* Task:
Find the line that contains "focal_35mm: 141"; please output it and each line after it, exactly as shown, up to the end of the entries below, skipping pictures.

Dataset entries
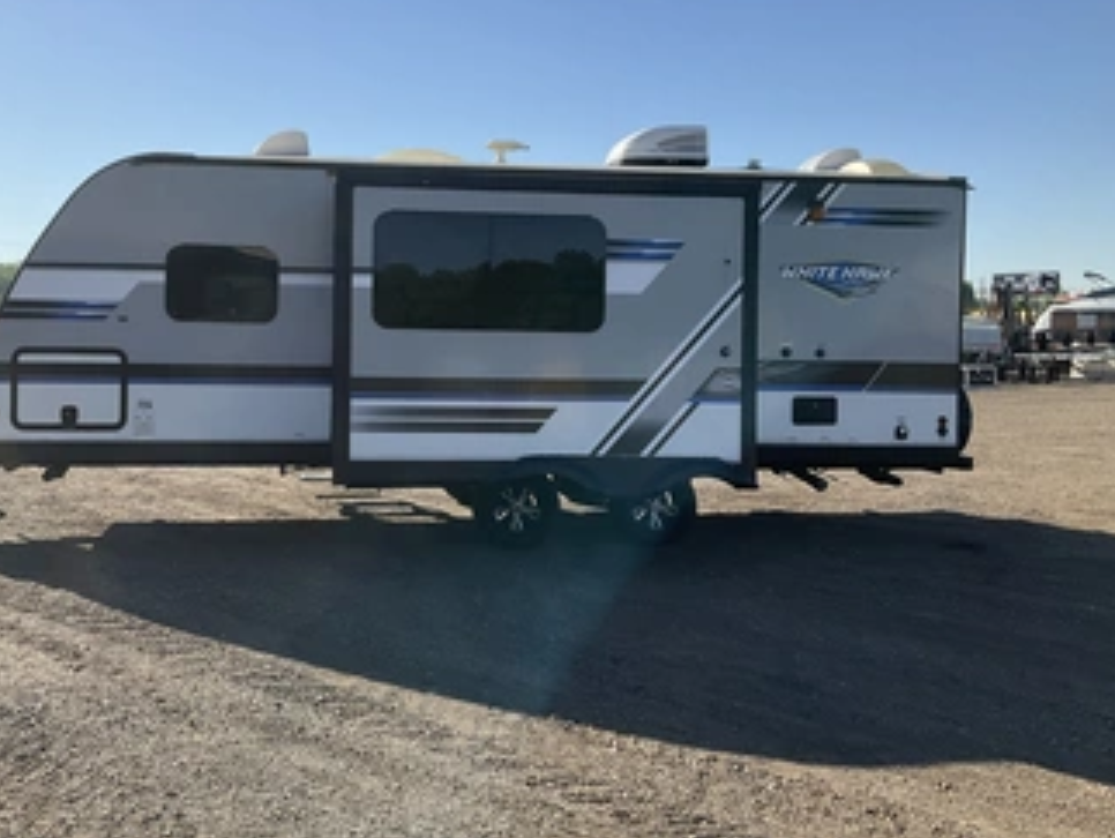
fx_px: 1160
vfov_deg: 39.6
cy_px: 357
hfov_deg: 50.9
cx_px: 433
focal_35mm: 36
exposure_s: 1/1848
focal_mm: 3
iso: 25
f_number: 1.8
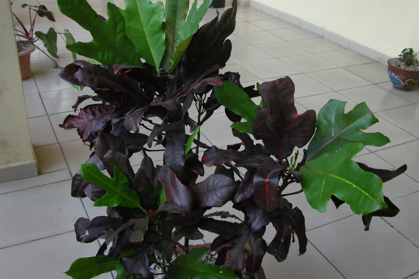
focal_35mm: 39
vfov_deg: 34.1
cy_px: 118
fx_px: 454
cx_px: 210
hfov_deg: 49.6
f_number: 2.8
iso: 100
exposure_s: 1/30
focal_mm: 8.9
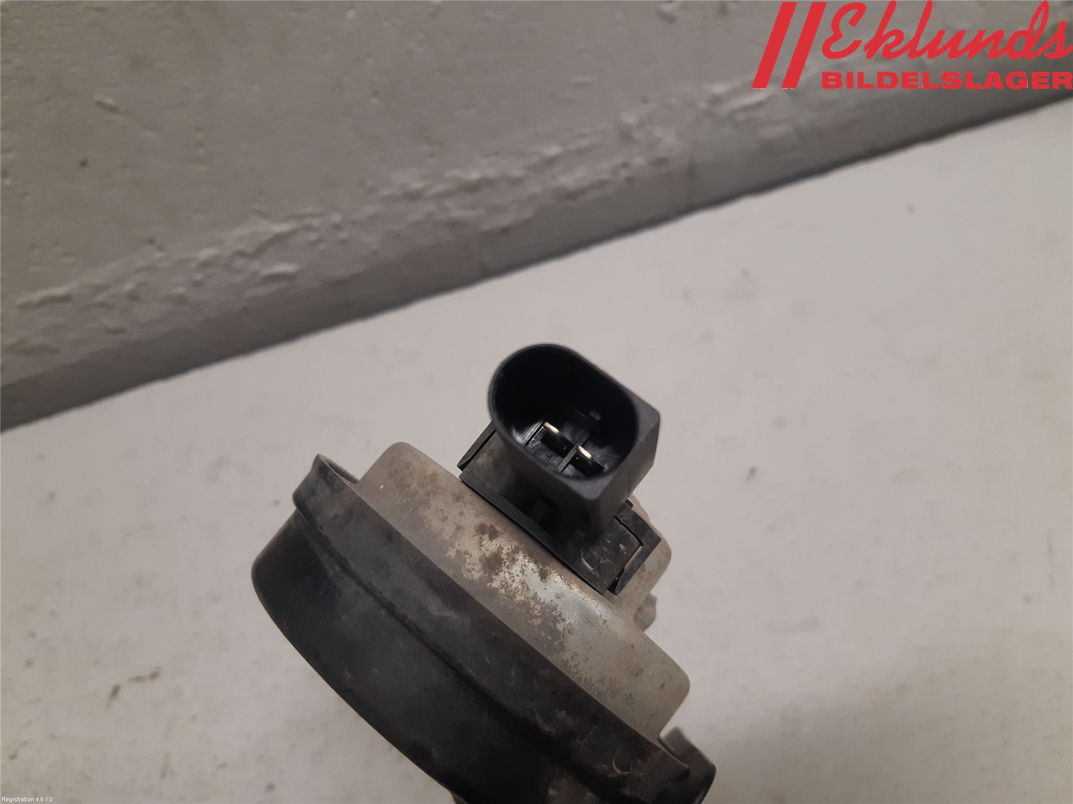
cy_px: 402
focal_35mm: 26
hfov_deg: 67.3
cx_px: 536
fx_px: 806
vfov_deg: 53.1
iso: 160
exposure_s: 1/50
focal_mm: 3.93
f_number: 1.7
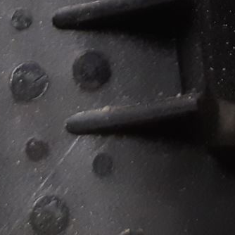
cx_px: 361
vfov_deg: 11.2
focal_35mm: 141
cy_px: -232
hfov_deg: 11.8
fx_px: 1083
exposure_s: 1/50
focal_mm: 3.93
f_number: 1.7
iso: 200
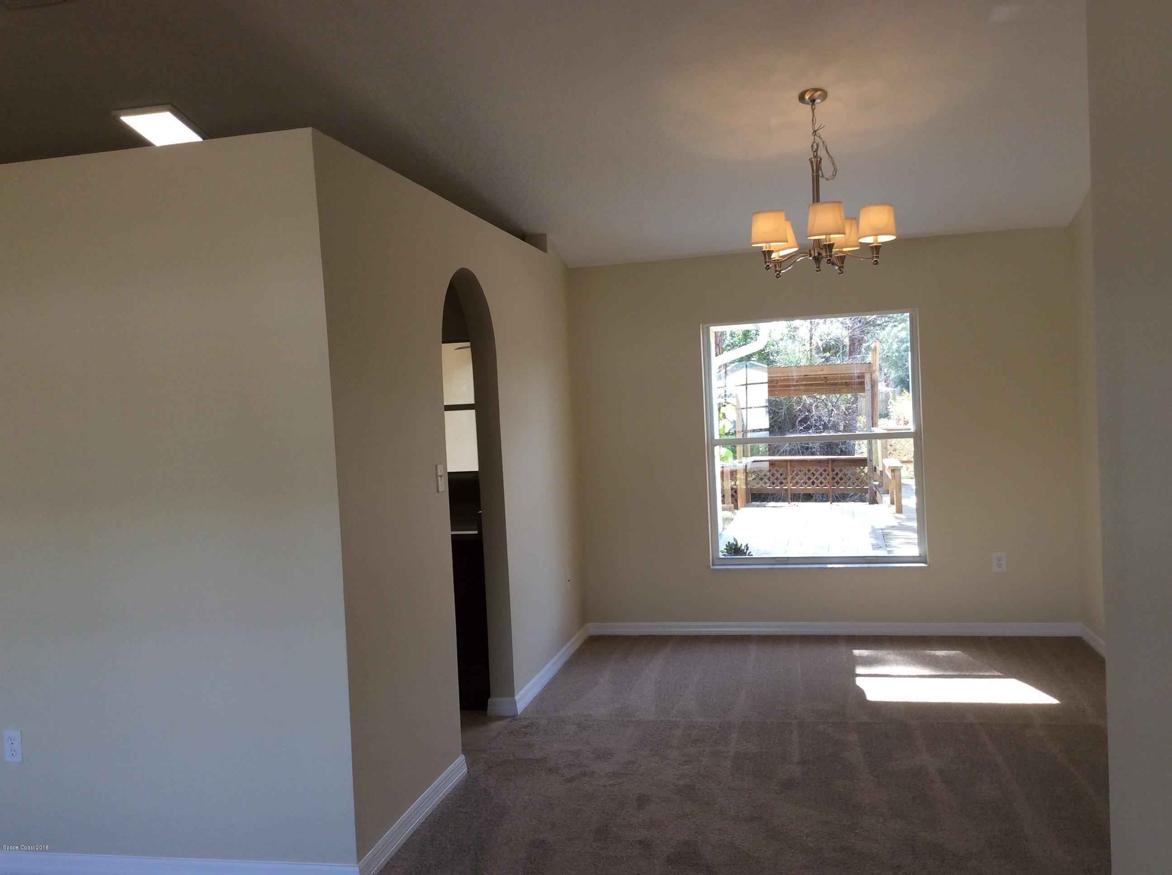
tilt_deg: -4.5
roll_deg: +3.6
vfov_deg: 44.1
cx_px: 586
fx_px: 1082
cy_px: 438
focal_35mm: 32
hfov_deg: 56.9
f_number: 2.4
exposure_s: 1/120
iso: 40
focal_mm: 3.3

* Finished exercise:
focal_35mm: 141
cy_px: -232
hfov_deg: 11.8
fx_px: 1083
exposure_s: 1/50
focal_mm: 3.93
f_number: 1.7
iso: 200
tilt_deg: -4.5
roll_deg: +3.6
vfov_deg: 44.1
cx_px: 586
fx_px: 1082
cy_px: 438
focal_35mm: 32
hfov_deg: 56.9
f_number: 2.4
exposure_s: 1/120
iso: 40
focal_mm: 3.3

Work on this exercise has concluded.